*** DATA TO PROCESS Section Begins ***

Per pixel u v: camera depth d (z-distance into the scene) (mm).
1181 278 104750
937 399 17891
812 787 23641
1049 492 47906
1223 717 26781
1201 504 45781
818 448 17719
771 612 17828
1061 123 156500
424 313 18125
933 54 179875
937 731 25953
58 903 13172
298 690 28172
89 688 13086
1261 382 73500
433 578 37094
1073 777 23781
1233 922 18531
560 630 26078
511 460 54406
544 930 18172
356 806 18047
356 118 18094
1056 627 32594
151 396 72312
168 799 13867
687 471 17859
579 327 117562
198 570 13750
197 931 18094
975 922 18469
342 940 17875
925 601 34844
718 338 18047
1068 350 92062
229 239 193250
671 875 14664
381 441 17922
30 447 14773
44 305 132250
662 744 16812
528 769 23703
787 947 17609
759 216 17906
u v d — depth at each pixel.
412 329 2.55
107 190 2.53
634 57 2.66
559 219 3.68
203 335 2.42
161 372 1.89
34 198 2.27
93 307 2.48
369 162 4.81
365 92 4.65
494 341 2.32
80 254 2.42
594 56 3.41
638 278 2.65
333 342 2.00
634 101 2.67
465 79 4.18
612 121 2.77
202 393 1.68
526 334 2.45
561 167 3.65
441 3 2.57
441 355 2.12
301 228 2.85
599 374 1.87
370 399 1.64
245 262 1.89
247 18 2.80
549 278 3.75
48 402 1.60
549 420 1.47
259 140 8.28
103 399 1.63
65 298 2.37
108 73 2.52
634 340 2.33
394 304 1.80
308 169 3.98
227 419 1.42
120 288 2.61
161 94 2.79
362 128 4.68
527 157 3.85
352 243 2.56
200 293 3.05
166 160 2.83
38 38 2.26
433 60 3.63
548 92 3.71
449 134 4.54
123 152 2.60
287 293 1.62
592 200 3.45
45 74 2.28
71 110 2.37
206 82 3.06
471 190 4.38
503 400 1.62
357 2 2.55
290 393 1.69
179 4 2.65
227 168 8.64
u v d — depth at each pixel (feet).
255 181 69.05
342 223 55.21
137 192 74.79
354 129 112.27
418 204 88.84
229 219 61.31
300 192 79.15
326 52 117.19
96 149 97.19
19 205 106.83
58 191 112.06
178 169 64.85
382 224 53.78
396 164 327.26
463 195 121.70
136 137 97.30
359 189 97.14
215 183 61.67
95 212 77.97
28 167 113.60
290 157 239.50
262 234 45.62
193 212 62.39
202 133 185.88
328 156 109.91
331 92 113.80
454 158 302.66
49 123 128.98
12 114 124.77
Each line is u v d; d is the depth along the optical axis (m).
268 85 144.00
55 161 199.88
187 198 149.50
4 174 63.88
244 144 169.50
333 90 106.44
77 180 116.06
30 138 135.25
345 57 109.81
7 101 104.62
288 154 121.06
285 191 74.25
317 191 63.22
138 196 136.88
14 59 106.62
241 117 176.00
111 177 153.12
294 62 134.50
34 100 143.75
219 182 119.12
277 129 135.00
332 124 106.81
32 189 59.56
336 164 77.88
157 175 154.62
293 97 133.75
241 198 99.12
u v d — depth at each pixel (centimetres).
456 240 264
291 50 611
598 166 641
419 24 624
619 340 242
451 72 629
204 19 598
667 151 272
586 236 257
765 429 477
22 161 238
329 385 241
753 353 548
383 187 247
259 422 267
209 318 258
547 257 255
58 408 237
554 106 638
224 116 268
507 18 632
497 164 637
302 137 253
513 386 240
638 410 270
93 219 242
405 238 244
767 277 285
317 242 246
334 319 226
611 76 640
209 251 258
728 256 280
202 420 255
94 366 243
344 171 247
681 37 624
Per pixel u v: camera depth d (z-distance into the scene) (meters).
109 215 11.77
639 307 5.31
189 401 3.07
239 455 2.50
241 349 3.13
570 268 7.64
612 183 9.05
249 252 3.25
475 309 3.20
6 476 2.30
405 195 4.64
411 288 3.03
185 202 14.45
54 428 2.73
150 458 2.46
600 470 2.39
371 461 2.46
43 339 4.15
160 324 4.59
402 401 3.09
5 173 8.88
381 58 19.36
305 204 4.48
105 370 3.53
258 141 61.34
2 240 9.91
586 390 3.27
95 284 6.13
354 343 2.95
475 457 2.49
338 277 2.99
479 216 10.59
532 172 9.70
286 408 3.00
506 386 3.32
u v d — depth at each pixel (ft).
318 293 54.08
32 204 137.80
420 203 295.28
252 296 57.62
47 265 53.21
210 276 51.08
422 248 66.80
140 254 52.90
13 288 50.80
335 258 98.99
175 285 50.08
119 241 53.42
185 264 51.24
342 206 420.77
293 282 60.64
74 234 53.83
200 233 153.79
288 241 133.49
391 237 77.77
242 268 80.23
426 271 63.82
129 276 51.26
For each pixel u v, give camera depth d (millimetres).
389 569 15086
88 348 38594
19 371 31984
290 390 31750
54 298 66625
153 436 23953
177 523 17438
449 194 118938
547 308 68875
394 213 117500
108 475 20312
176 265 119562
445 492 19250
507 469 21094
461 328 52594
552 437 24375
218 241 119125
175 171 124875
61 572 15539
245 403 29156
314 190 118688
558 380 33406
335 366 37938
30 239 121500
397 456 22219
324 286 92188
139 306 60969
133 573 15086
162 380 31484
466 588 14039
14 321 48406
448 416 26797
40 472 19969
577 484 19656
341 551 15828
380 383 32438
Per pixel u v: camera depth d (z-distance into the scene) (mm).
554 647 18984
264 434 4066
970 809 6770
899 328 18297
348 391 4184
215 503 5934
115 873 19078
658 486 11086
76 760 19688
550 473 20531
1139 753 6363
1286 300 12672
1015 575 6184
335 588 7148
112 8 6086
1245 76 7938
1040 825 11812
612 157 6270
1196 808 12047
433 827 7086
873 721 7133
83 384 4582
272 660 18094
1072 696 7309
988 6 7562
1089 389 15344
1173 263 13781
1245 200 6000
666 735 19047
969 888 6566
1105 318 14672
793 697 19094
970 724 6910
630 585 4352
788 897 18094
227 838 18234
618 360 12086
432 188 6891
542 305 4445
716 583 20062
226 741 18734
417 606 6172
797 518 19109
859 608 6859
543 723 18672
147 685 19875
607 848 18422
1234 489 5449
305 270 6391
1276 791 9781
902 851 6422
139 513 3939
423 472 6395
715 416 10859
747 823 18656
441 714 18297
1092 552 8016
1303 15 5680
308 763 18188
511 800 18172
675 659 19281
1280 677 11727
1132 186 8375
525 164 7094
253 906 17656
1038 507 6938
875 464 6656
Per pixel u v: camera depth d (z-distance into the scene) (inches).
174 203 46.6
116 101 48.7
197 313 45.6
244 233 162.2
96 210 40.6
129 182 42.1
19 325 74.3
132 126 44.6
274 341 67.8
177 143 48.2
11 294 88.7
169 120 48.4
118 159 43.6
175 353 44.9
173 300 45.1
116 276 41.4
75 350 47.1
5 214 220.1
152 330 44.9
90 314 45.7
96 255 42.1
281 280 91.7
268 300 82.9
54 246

*** DATA TO PROCESS Section Ends ***

→ **TASK ITEM**
Given the records above, restate word for word only the lines starting at the one with "1303 15 5680" and ending at the one with "169 120 48.4".

→ **WRITTEN RESPONSE**
1303 15 5680
308 763 18188
511 800 18172
675 659 19281
1280 677 11727
1132 186 8375
525 164 7094
253 906 17656
1038 507 6938
875 464 6656
Per pixel u v: camera depth d (z-distance into the scene) (inches).
174 203 46.6
116 101 48.7
197 313 45.6
244 233 162.2
96 210 40.6
129 182 42.1
19 325 74.3
132 126 44.6
274 341 67.8
177 143 48.2
11 294 88.7
169 120 48.4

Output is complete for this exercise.